Stored entries
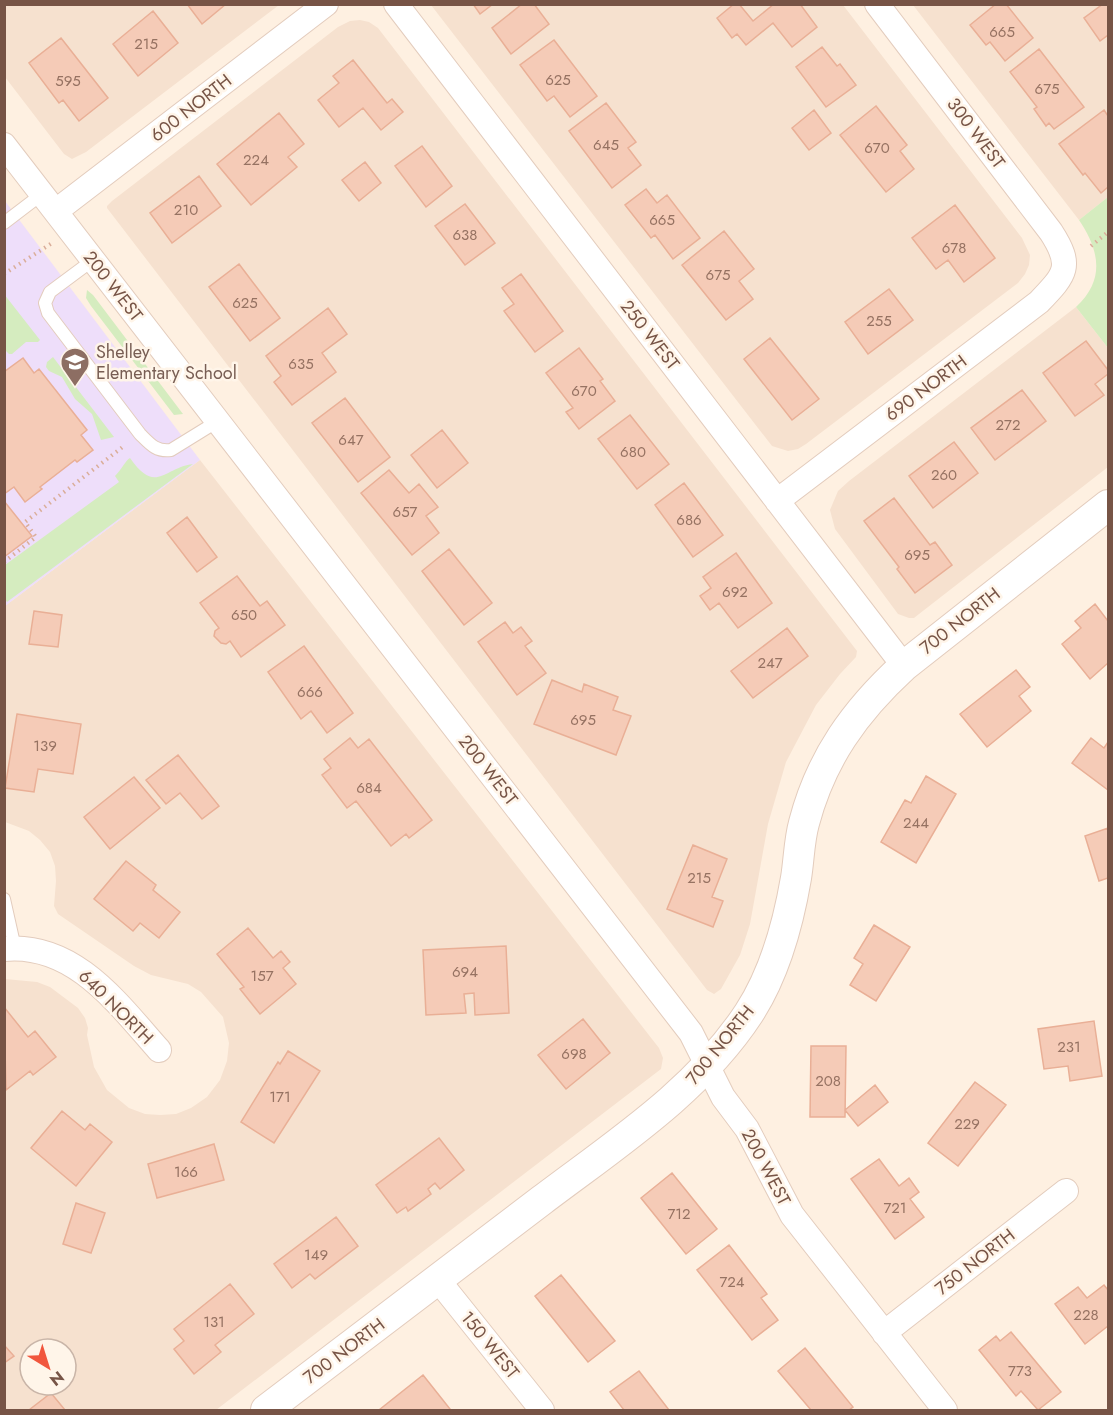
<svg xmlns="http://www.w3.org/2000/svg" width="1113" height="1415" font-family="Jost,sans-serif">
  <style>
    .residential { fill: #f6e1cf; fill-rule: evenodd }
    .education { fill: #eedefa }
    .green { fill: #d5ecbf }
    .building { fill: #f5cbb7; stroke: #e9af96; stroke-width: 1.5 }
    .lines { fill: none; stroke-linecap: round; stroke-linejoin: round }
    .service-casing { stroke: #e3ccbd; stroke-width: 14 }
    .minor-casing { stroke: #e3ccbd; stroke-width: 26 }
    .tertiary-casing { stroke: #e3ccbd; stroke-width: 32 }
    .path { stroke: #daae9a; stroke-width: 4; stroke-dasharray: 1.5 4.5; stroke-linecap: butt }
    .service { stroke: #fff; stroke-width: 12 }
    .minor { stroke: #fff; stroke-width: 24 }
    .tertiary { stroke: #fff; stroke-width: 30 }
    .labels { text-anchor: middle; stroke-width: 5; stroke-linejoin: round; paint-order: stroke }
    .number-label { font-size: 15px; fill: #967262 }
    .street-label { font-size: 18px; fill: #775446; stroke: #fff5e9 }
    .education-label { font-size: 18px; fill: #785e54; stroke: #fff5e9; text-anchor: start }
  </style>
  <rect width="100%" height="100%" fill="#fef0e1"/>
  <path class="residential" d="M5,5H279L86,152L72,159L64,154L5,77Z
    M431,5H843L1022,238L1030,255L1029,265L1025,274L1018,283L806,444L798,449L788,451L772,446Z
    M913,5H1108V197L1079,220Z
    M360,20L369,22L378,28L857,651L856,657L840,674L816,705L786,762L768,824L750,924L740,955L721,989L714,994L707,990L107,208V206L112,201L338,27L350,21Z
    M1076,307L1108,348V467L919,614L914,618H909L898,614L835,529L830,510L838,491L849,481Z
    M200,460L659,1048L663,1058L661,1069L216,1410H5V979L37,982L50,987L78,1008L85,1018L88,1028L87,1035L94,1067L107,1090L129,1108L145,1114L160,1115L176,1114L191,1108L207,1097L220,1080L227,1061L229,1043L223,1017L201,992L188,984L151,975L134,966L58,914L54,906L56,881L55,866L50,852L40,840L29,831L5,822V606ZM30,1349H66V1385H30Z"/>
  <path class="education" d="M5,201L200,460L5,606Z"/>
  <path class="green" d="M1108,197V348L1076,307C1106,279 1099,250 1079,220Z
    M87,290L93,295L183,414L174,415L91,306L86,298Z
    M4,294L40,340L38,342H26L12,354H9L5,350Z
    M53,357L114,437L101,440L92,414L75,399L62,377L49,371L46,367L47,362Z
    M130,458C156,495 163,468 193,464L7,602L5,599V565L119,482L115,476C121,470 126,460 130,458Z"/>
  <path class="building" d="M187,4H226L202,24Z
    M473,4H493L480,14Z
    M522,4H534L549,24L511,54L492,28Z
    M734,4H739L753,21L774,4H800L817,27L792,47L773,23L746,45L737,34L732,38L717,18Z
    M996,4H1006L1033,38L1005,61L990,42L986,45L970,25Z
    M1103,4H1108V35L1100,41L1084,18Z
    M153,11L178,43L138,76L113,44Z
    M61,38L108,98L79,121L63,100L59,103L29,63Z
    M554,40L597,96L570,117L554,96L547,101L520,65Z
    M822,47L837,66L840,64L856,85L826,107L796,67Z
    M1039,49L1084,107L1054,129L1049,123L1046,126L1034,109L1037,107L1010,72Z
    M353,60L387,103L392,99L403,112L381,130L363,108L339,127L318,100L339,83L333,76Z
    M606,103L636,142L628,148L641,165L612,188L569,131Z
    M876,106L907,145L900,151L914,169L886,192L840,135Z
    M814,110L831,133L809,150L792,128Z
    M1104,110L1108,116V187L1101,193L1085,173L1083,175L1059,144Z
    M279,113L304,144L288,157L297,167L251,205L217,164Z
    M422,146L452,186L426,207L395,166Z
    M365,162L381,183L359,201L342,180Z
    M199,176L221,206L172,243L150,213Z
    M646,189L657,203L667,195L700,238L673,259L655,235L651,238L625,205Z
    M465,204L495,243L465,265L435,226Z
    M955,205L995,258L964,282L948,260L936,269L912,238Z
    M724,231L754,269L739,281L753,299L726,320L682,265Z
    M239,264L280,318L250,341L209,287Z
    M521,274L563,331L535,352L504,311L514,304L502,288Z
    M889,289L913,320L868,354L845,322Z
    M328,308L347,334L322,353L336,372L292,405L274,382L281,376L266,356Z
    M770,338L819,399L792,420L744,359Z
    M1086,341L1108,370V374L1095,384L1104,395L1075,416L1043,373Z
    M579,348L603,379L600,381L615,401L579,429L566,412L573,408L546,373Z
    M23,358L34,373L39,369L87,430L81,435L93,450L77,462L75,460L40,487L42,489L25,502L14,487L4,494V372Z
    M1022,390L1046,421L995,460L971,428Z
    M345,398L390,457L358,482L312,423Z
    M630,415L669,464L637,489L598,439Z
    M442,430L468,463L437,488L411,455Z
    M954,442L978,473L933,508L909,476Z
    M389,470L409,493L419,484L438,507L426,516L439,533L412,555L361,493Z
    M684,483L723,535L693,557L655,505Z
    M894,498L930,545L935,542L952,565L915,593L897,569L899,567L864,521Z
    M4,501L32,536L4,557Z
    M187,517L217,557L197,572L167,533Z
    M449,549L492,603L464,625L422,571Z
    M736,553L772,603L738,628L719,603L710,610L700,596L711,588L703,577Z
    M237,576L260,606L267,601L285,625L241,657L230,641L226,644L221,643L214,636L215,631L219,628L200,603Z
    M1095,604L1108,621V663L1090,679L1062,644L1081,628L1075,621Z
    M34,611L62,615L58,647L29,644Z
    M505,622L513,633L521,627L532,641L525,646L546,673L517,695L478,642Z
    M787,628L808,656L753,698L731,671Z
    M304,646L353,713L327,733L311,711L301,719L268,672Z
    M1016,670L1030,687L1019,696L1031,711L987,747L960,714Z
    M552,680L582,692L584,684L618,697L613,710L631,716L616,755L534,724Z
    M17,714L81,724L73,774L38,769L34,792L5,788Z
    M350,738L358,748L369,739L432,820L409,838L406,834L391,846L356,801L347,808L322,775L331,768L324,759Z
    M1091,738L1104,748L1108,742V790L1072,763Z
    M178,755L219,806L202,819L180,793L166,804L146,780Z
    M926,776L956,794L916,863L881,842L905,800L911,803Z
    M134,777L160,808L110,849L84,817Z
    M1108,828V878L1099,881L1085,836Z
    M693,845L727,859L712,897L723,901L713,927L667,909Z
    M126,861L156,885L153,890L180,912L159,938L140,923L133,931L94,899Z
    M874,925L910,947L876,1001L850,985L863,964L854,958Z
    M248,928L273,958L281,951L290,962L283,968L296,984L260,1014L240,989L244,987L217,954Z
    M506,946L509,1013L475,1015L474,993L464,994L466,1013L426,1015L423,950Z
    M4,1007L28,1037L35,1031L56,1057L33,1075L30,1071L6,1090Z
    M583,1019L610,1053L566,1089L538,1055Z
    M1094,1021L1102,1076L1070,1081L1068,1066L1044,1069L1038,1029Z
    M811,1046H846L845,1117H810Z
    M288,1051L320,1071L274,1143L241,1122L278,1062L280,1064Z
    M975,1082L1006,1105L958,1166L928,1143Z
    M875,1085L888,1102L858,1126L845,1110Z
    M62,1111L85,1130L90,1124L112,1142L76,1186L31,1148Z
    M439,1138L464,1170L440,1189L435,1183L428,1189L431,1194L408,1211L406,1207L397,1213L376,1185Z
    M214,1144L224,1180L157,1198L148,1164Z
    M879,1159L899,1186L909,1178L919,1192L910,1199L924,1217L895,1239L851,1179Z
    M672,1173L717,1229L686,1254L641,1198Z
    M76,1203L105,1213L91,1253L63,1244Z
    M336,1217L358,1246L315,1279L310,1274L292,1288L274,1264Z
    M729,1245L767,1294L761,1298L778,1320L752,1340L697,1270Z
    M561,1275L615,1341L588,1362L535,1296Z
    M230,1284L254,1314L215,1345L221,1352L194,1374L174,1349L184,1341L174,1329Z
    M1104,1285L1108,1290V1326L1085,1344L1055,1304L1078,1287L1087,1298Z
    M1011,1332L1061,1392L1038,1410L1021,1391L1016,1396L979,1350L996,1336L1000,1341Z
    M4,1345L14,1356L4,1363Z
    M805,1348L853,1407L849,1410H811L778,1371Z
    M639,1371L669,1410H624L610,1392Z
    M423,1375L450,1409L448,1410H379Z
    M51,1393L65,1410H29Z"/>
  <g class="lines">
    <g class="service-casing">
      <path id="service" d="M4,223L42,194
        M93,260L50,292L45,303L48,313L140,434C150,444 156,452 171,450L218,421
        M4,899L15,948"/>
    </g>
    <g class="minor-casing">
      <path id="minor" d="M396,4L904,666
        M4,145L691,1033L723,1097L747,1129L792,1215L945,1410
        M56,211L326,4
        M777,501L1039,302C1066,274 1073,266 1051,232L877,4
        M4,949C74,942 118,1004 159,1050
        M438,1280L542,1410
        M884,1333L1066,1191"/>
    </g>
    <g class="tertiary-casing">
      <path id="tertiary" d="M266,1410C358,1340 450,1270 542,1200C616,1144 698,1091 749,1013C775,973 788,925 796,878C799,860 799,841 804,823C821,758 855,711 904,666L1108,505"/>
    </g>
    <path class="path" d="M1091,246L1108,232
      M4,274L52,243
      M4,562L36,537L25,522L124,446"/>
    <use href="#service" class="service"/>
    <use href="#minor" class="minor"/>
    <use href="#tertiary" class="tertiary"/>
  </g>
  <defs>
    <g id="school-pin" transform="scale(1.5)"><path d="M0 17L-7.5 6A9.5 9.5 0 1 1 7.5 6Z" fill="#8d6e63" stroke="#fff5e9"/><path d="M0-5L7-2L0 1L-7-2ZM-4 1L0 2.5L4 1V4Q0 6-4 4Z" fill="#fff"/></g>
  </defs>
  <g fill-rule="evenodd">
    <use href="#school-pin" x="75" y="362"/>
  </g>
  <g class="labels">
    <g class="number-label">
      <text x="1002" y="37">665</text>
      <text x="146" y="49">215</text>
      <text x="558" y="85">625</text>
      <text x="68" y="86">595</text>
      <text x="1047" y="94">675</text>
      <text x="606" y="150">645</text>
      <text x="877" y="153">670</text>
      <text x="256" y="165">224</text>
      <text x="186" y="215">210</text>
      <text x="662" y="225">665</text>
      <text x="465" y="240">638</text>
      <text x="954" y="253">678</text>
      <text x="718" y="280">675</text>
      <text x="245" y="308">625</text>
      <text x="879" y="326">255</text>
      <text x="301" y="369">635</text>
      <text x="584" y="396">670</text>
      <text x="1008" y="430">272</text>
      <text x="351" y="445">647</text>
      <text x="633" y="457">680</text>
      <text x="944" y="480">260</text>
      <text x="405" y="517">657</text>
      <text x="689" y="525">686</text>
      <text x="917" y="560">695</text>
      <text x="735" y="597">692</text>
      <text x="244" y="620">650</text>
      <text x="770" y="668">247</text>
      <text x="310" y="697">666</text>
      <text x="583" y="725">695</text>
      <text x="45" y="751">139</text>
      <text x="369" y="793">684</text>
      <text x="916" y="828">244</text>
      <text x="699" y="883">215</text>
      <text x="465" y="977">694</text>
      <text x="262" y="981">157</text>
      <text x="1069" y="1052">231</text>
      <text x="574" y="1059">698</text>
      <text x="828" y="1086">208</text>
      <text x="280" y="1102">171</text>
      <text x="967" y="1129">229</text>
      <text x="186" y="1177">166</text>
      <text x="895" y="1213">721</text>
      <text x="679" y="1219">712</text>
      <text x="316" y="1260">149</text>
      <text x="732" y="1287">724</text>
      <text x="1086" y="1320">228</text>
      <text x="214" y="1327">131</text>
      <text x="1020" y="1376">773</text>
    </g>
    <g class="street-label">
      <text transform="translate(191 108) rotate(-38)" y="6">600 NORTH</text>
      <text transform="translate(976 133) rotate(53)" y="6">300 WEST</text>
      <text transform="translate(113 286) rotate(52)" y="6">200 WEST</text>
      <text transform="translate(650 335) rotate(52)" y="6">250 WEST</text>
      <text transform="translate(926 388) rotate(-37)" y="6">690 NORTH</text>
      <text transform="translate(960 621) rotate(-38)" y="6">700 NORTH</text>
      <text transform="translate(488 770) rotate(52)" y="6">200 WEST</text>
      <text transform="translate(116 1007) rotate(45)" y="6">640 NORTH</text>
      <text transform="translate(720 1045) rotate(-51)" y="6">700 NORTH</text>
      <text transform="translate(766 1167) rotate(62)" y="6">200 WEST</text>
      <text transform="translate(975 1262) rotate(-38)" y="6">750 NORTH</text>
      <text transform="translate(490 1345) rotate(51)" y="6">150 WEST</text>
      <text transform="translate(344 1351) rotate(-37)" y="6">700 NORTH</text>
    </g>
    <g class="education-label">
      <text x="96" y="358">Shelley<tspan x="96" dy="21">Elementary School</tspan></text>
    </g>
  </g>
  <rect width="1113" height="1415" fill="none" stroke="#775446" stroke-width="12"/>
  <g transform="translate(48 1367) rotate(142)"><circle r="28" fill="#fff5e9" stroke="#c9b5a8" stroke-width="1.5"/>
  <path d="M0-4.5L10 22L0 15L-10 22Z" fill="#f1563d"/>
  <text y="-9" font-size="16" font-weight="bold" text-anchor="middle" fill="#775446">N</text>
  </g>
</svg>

▶ _EXERCISE_: Every line that contains the string "lines" should be copied from the entries.

▶ _TASK RESULT_:
    .lines { fill: none; stroke-linecap: round; stroke-linejoin: round }
  <g class="lines">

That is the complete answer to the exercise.